Du kannst prüfen ob die Elemente in der Collection ein Proxy (und somit lazy) sind. Das könte funktionieren.
Eine gute Möglichkeit um festzustellen ob das Objekt schon geladen ist oder nicht habe ich leider auch noch nicht gefunden. Abfragen auf isInstance o.ä. sind zwar machbar, allerdings auch sehr, sehr unschön


----------



## maki (25. Feb 2009)

>> Gibts vielleicht noch eine andere Möglichkeit, bei Hibernate-Objekten zu prüfen, ob ein Property geladen oder noch lazy ist?

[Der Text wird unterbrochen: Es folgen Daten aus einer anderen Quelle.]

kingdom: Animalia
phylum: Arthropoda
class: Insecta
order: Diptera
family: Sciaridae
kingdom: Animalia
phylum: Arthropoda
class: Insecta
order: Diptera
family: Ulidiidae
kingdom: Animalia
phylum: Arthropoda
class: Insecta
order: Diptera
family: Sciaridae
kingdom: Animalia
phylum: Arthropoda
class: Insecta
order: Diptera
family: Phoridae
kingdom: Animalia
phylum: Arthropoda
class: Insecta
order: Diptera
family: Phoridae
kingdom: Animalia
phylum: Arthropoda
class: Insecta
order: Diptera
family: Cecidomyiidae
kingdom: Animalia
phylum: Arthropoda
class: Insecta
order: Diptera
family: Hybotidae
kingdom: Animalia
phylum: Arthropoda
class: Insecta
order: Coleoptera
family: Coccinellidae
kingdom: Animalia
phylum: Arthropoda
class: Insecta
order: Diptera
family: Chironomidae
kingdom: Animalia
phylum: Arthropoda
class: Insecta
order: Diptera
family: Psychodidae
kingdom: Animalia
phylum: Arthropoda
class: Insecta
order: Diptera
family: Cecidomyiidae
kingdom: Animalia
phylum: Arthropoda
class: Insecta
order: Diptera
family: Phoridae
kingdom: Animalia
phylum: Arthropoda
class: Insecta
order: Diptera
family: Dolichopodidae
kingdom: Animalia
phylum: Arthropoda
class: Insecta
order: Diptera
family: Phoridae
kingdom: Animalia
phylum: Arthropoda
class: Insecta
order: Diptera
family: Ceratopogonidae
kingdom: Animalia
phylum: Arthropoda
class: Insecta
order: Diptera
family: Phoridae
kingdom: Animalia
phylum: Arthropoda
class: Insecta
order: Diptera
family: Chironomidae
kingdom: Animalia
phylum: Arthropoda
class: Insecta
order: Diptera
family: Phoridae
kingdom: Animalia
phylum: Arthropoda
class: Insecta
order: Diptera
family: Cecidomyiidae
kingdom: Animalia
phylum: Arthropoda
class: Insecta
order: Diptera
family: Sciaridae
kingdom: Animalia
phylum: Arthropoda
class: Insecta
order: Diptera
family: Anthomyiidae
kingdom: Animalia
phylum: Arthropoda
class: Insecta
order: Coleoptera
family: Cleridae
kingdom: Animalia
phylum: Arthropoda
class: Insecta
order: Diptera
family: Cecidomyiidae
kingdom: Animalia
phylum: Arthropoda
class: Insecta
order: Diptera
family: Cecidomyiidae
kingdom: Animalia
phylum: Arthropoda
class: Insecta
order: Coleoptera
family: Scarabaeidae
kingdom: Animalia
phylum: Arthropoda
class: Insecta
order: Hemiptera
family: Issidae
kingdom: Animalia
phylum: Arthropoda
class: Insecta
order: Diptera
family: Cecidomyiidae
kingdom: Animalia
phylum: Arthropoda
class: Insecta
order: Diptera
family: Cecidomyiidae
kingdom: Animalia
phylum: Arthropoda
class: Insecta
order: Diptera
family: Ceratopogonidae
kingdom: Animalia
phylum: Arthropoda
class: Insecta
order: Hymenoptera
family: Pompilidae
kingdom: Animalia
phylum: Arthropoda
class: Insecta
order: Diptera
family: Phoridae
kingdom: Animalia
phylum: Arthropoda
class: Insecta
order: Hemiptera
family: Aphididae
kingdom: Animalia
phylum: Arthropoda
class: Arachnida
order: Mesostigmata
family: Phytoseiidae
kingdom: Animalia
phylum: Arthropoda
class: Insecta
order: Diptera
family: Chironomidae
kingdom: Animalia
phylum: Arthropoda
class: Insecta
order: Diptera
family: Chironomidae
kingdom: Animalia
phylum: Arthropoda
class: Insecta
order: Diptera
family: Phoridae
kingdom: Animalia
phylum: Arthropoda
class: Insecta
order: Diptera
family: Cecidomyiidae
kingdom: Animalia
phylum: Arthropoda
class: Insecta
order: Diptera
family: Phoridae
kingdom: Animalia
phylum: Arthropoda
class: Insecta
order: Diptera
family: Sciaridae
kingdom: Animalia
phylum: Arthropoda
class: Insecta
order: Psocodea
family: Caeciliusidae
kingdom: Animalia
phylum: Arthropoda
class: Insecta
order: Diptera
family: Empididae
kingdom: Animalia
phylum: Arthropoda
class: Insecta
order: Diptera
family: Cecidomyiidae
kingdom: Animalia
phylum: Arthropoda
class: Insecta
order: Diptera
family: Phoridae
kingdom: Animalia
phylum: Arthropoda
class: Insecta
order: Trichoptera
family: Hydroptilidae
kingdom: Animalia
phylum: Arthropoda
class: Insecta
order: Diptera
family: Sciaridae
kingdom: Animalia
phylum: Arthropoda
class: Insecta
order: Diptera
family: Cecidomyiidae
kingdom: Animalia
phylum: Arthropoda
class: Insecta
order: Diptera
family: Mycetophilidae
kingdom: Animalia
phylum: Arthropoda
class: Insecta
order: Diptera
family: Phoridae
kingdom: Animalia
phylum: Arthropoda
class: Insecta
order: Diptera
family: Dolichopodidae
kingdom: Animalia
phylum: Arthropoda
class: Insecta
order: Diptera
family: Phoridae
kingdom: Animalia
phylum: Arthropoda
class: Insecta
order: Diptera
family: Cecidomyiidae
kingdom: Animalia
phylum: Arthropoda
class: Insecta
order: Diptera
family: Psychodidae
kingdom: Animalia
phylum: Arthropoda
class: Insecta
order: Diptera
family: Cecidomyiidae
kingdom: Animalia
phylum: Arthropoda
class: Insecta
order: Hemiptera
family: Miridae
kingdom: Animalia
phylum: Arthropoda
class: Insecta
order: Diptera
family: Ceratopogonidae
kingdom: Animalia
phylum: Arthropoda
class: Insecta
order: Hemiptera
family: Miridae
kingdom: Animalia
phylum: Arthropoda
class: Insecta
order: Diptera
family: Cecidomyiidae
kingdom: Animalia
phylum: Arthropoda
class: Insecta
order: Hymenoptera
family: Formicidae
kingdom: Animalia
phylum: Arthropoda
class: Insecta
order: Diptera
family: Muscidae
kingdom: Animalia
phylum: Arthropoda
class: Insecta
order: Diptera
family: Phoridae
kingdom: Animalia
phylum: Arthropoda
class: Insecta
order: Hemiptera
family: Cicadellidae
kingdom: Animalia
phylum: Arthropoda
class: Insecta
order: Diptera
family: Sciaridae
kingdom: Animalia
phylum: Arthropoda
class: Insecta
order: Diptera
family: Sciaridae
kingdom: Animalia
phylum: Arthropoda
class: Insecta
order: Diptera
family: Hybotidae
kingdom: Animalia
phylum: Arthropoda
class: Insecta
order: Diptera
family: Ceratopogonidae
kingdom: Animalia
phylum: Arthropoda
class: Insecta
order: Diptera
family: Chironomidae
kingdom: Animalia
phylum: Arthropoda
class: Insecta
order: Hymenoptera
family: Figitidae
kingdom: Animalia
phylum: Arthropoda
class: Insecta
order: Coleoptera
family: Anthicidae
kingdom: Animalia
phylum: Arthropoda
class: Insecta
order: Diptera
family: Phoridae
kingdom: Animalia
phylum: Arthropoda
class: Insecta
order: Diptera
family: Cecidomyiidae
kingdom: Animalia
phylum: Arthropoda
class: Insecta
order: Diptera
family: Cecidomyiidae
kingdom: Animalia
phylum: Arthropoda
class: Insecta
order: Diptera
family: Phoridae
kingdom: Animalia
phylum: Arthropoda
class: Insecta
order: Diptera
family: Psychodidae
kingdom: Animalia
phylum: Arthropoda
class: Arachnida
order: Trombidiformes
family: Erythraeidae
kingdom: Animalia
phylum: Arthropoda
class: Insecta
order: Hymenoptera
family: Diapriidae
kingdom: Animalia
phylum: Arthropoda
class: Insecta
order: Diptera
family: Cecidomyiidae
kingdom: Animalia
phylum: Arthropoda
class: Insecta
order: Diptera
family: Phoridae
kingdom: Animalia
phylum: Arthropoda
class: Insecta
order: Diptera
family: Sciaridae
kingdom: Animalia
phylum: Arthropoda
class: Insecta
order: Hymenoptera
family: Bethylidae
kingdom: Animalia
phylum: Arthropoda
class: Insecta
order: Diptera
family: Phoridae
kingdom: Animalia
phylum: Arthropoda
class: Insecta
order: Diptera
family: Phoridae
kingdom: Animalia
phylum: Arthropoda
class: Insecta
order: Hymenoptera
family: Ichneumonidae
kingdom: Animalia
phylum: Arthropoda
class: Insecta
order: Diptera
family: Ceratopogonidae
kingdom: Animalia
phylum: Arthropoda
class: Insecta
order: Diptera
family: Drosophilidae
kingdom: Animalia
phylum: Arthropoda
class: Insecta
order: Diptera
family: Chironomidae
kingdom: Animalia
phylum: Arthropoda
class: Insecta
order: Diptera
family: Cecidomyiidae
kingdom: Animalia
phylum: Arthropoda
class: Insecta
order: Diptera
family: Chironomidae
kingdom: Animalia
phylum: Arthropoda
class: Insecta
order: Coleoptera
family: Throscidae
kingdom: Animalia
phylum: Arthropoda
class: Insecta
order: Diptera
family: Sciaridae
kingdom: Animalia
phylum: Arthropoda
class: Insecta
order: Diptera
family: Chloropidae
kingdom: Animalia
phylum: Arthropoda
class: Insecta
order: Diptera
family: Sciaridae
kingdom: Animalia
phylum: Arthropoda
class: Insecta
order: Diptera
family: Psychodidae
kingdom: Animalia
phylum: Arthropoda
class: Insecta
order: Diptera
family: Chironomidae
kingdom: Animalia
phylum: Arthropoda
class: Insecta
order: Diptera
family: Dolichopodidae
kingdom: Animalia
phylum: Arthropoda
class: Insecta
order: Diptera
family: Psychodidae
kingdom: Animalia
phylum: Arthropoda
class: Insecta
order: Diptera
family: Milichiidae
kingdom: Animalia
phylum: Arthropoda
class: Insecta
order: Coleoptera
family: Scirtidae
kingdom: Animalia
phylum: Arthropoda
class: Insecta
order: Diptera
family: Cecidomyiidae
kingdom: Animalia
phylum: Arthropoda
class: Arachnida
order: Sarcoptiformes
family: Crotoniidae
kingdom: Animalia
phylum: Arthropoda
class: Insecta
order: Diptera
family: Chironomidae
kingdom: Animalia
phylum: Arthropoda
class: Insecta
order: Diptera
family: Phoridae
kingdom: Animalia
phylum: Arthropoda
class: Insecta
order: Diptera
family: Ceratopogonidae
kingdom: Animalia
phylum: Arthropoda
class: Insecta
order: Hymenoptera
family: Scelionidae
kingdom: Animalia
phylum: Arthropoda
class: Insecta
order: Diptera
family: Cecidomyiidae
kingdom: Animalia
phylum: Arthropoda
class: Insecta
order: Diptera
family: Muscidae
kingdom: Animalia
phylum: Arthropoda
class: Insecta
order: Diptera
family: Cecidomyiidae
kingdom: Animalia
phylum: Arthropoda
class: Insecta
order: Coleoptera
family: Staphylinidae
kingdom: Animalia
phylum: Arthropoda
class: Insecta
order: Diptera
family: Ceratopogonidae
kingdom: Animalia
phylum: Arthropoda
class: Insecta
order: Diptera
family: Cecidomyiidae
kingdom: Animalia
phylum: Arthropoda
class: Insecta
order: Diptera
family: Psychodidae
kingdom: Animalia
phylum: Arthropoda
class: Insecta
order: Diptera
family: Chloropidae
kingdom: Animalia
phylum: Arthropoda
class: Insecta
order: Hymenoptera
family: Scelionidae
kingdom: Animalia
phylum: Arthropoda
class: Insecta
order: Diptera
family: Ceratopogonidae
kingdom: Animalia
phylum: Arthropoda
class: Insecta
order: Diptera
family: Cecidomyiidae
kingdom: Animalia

Da fällt mir eben nur  die Sache mit der geschlossenen Session ein, dann weiss man ganz schnell ob es lazy war oder nicht *g*

Alledings würde so ein Unittest schnell zum Integrationstest mutieren, wenn dir das nix ausmacht, wäre das zB ein Weg.


----------



## byte (25. Feb 2009)

KSG9|sebastian hat gesagt.:


> Du kannst prüfen ob die Elemente in der Collection ein Proxy (und somit lazy) sind. Das könte funktionieren.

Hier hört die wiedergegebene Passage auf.